WHAT THE EXERCISE ASKS => Copy each line below without any changes, covering all the material.

Dataset items
((

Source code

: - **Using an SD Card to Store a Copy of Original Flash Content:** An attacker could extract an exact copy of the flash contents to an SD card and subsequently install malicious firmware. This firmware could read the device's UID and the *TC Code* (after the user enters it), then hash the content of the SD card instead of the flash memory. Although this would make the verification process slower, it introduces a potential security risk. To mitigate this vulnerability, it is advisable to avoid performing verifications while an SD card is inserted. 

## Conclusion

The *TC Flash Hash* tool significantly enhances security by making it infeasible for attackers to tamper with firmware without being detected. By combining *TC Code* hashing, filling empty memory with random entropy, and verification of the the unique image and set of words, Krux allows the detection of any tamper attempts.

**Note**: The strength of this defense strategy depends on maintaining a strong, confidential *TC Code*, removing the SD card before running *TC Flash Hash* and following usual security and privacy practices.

))

EXERCISE OUTPUT =>
Source code

: - **Using an SD Card to Store a Copy of Original Flash Content:** An attacker could extract an exact copy of the flash contents to an SD card and subsequently install malicious firmware. This firmware could read the device's UID and the *TC Code* (after the user enters it), then hash the content of the SD card instead of the flash memory. Although this would make the verification process slower, it introduces a potential security risk. To mitigate this vulnerability, it is advisable to avoid performing verifications while an SD card is inserted. 

## Conclusion

The *TC Flash Hash* tool significantly enhances security by making it infeasible for attackers to tamper with firmware without being detected. By combining *TC Code* hashing, filling empty memory with random entropy, and verification of the the unique image and set of words, Krux allows the detection of any tamper attempts.

**Note**: The strength of this defense strategy depends on maintaining a strong, confidential *TC Code*, removing the SD card before running *TC Flash Hash* and following usual security and privacy practices.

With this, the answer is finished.